§ WHAT THE TASK REQUIRES: Make an exact copy of all the entries below, with the pictures left out.

Collected data

-- -- --

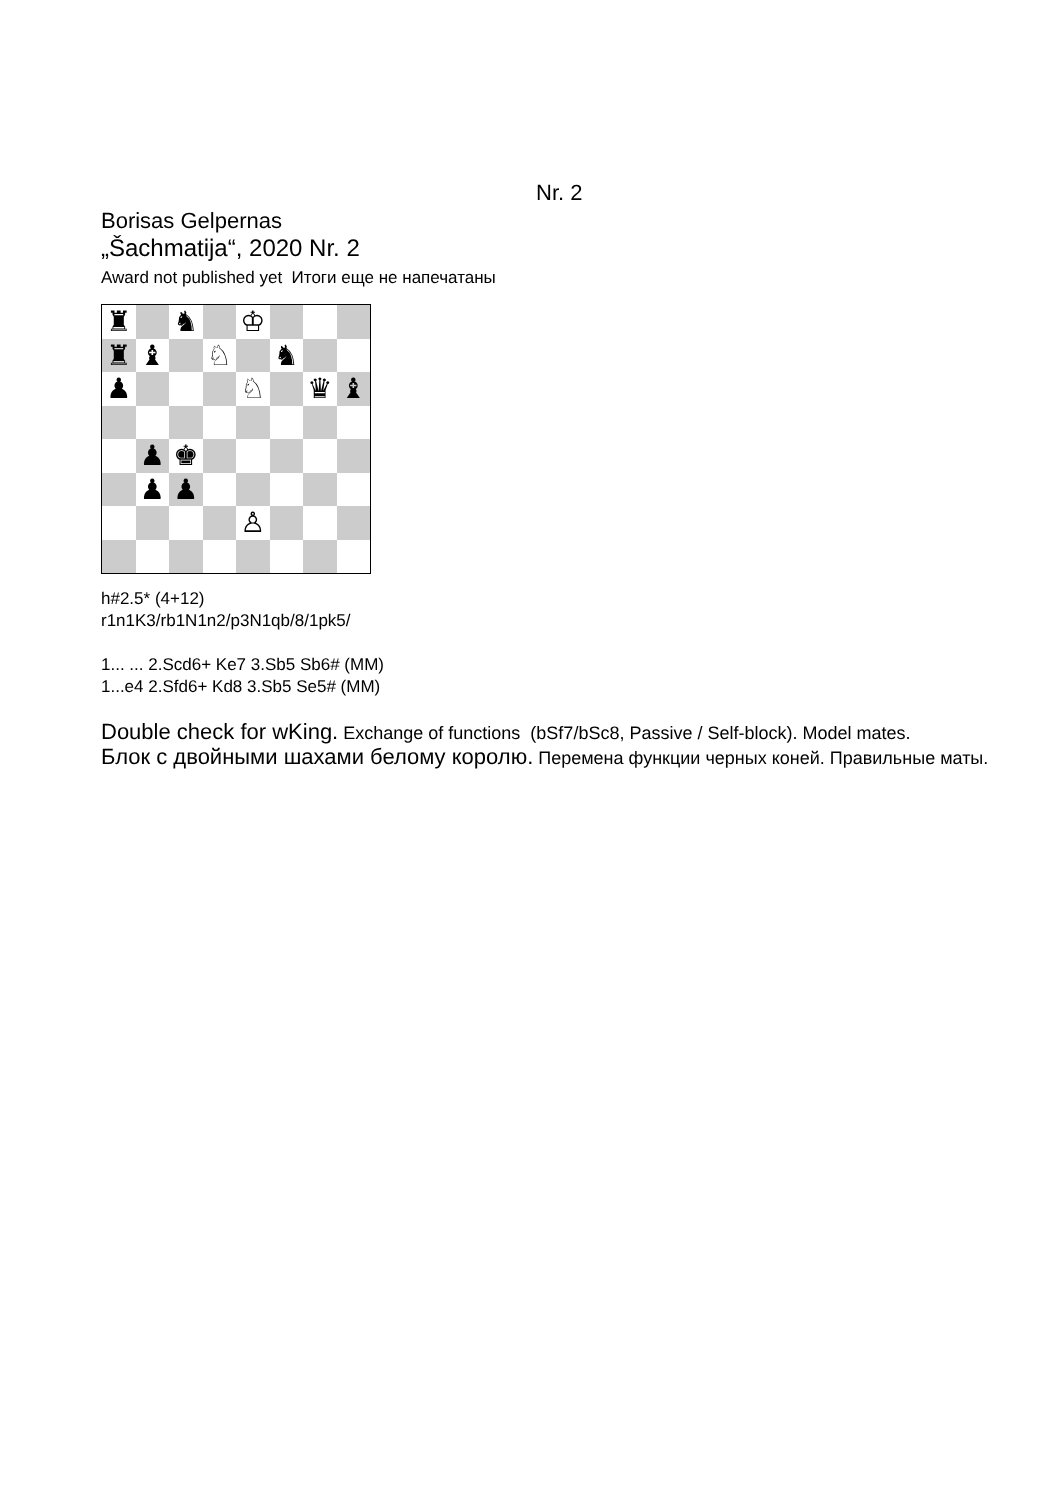Nr. 2
Borisas Gelpernas
„Šachmatija“, 2020 Nr. 2
Award not published yet Итоги еще не напечатаны
♜
♞
♔
♜
♝
♘
♞
♟
♘
♛
♝
♟
♚
♟
♟
♙
h#2.5* (4+12)
r1n1K3/rb1N1n2/p3N1qb/8/1pk5/
1... ... 2.Scd6+ Ke7 3.Sb5 Sb6# (MM)
1...e4 2.Sfd6+ Kd8 3.Sb5 Se5# (MM)
Double check for wKing. Exchange of functions (bSf7/bSc8, Passive / Self-block). Model mates.
Блок с двойными шахами белому королю. Перемена функции черных коней. Правильные маты.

-- -- --

§ RESPONSE TO THE TASK:
Nr. 2
Borisas Gelpernas
„Šachmatija“, 2020 Nr. 2
Award not published yet Итоги еще не напечатаны
♜
♞
♔
♜
♝
♘
♞
♟
♘
♛
♝
♟
♚
♟
♟
♙
h#2.5* (4+12)
r1n1K3/rb1N1n2/p3N1qb/8/1pk5/
1... ... 2.Scd6+ Ke7 3.Sb5 Sb6# (MM)
1...e4 2.Sfd6+ Kd8 3.Sb5 Se5# (MM)
Double check for wKing. Exchange of functions (bSf7/bSc8, Passive / Self-block). Model mates.
Блок с двойными шахами белому королю. Перемена функции черных коней. Правильные маты.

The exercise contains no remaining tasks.